Saturday, December 26, 2009

Kaze's Movie Notes: Archive 14

The Hoax (2006) ***
Richard Gere terrific as the dead-ended writer Clifford Irving, whose kamikaze mission is to gin up Howard Hughes’s autobiography. He does it, and almost—oh, it’s so close—gets away with it.

The Grifters (1990) **
Anjelica Huston is the spidery mom, Annette Bening the oh-so-sexy moll, and John Cusack the conflicted young con man caught in the middle. Stylish acting, but in the end a fairly unsavory experience.

Birdman of Alcatraz (1962) ***
The incomparable Burt Lancaster is quietly superb, but John Frankenheimer’s a great action director who doesn’t get to do much here. Some nice moments, but tick tock, tick tock.

Bulworth (1998) ***
Risky business here: Warren Beatty’s despairing politician freaks out, starts rapping. Beatty quite a vision in hip-hop gear, though often hard to know whether to laugh or cringe. Sometimes a great satire.

House of Sand and Fog (2003) ****
Ben Kingsley the proud Iranian exile, Jennifer Connelly the recovering alcoholic who, by error, loses her house to the county. He buys it for his family. She wants it back. Neither will yield. Superb tragedy.

Thursday, December 10, 2009

Kaze's Movie Notes: Archive 13

2001: A Space Odyssey (1968) *****
Maybe filmdom’s most ambitious meditation on man in the universe. Demanding on your time and patience, it repays you with mystery and transcendence. After 40 years, still the rarest of movies.

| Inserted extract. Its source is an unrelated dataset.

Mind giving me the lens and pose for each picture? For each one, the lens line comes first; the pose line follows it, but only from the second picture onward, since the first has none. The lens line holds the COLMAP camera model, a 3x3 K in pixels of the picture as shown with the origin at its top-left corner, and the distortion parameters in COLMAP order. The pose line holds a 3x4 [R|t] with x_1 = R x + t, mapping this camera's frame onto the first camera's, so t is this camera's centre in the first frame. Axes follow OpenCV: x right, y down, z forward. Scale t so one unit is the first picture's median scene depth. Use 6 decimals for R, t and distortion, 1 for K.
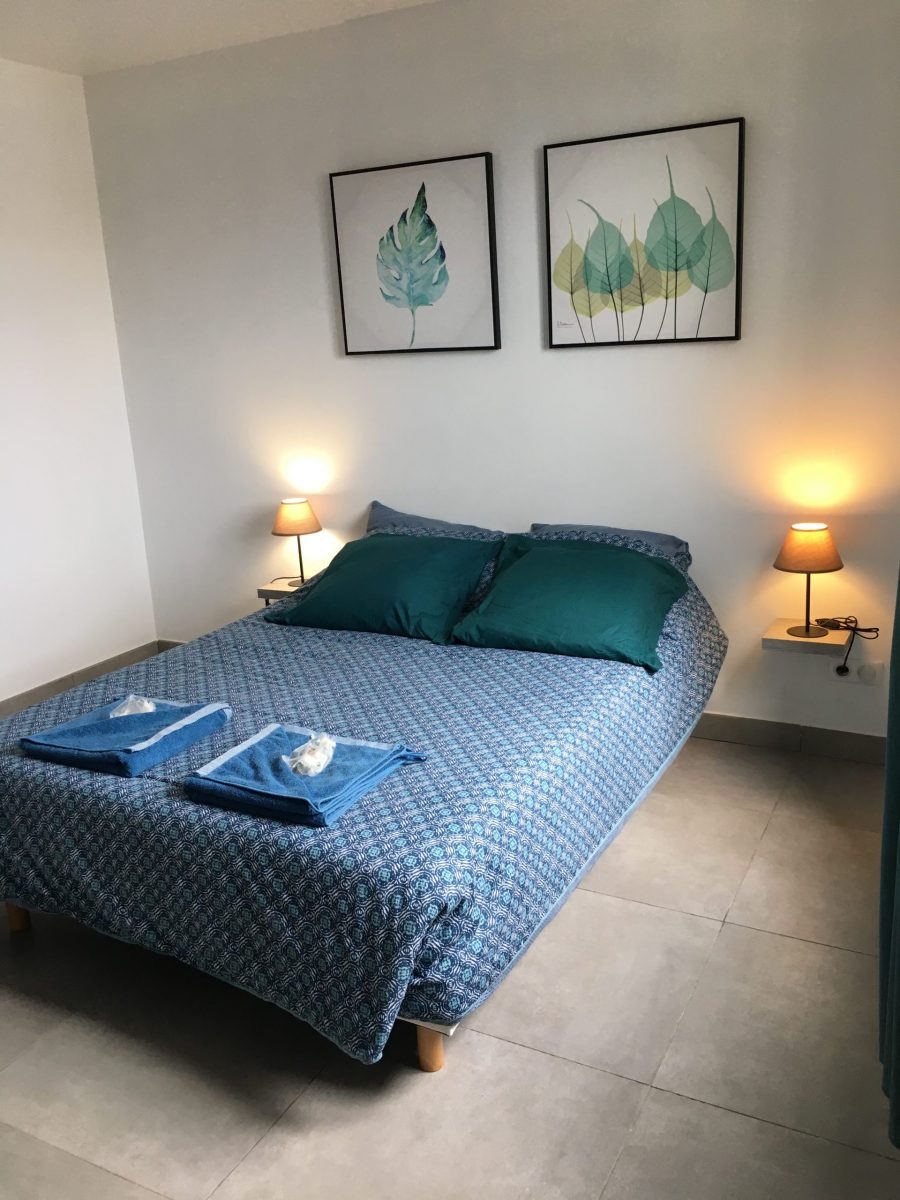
lens RADIAL K [[1022.7, 0, 450.0], [0, 1022.7, 600.0], [0, 0, 1]] dist [0.075210, -0.101643]
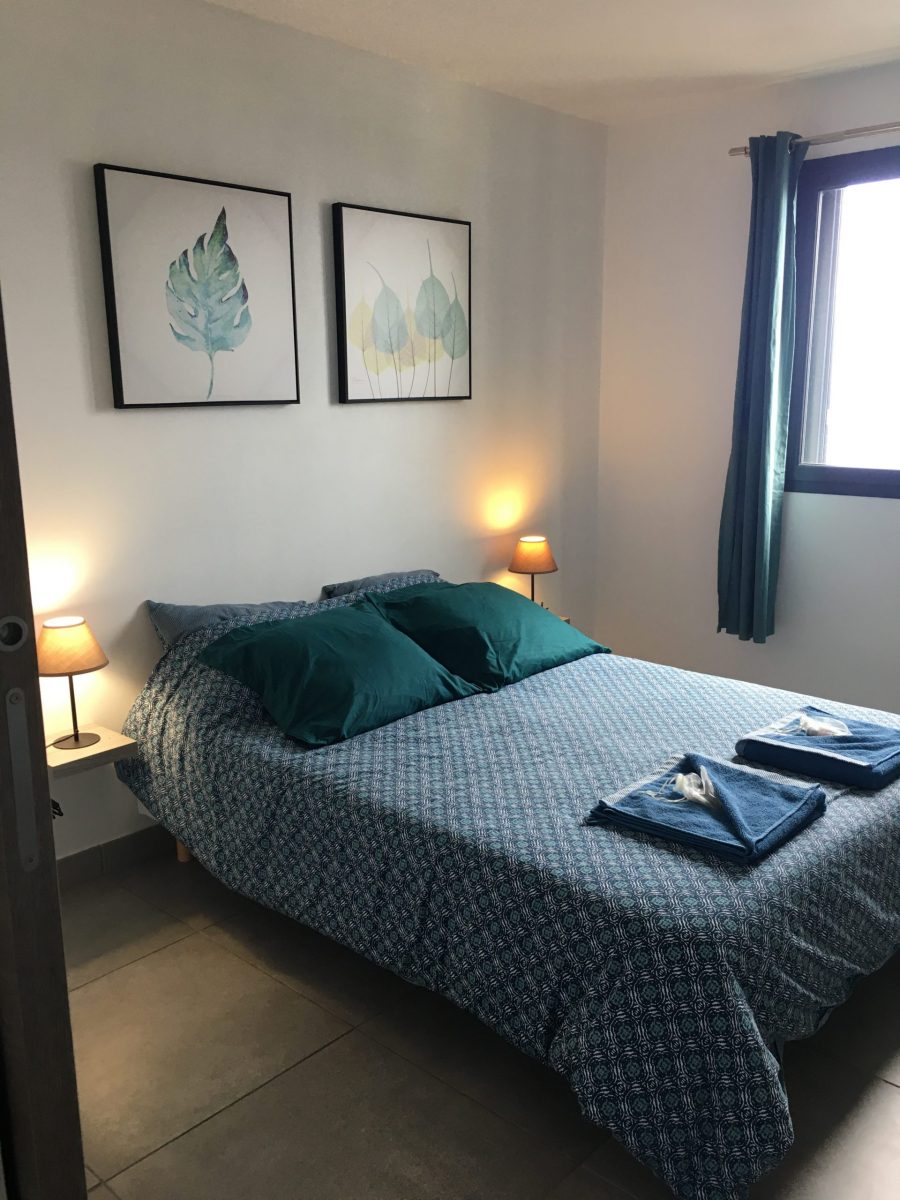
lens RADIAL K [[1022.7, 0, 450.0], [0, 1022.7, 600.0], [0, 0, 1]] dist [0.075210, -0.101643]
pose [[0.253305, -0.159544, 0.954140, -0.829004], [0.245088, 0.964712, 0.096246, -0.128989], [-0.935825, 0.209469, 0.283469, 0.647548]]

Tears of the Sun (2003) ****
Bruce Willis at his grim best, leading his Navy SEALs and a ragtag bunch of Nigerian refugees through the sopping jungle, with genocidal rebels in pursuit. War hokum, but it grabs you.

In Bruges (2008) ****
Tightrope walking between gangster doings and farce, here’s a kind of quirky Irish cousin to “Pulp Fiction.” This is a far better movie. Ralph Fiennes’s accent uncannily like the GEICO gecko’s.

Microcosmos (1996) ****
A reminder that the world is full of wonders. We’re allowed to see and hear in startling close-up the lives of everyday creatures in woods and meadows. Food for jaded eyes and ears.

Fort Apache (1948) *****
A cavalry picture, one of Ford’s great “print the legend” parables of the West, made in the decade following WWII when screen westerns reached their zenith. Fonda, Wayne, Monument Valley.